- [Dataset excerpts]

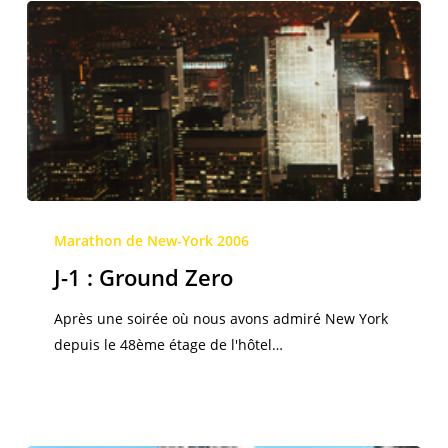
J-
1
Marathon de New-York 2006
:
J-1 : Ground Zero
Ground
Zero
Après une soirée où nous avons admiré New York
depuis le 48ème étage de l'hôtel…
* * *
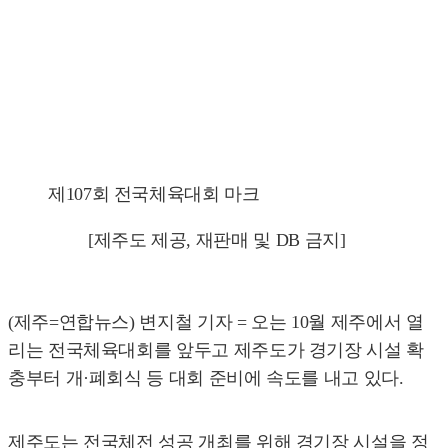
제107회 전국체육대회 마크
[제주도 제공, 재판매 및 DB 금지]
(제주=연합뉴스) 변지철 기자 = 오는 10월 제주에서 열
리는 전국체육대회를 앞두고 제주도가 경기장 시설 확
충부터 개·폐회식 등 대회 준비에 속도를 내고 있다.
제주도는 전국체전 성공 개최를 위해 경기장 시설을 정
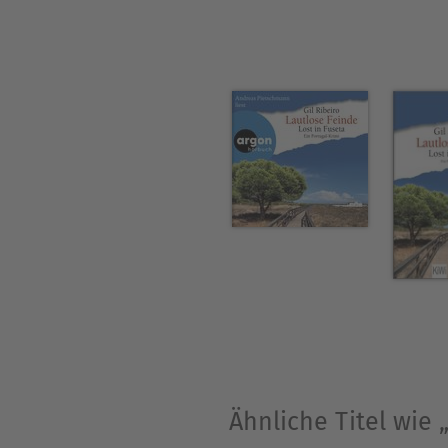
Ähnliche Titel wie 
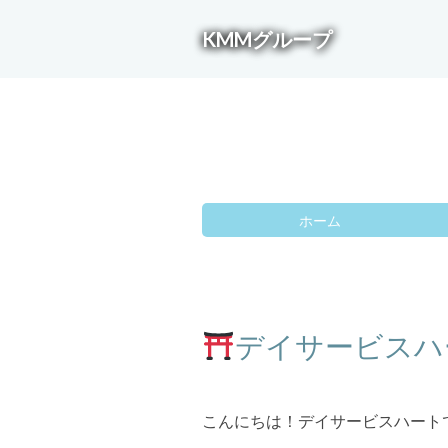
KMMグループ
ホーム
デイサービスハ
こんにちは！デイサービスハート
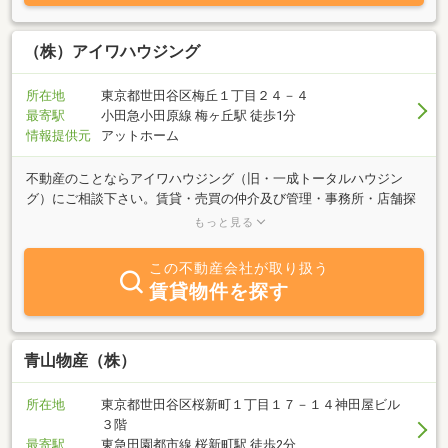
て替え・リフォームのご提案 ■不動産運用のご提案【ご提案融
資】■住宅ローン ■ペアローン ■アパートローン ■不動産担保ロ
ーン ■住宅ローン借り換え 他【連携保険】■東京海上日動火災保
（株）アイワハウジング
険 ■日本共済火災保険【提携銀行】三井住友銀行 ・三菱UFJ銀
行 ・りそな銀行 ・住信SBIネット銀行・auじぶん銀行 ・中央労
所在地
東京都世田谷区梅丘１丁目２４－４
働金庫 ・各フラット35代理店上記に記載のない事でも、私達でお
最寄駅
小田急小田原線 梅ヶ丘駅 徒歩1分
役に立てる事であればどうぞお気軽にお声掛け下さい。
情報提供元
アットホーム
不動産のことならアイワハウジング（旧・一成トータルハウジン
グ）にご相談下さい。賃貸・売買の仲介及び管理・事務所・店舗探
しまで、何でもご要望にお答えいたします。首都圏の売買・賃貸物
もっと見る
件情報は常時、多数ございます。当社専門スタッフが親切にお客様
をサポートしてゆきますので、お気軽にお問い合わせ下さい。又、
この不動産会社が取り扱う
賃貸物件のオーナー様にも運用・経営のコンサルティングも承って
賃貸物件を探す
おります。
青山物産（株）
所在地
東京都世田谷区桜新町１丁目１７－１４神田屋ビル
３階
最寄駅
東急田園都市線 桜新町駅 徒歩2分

- [Exercise description] Go through the records and pull out each line that includes the word "York".

- [Solution for this exercise]
Marathon de New-York 2006
Après une soirée où nous avons admiré New York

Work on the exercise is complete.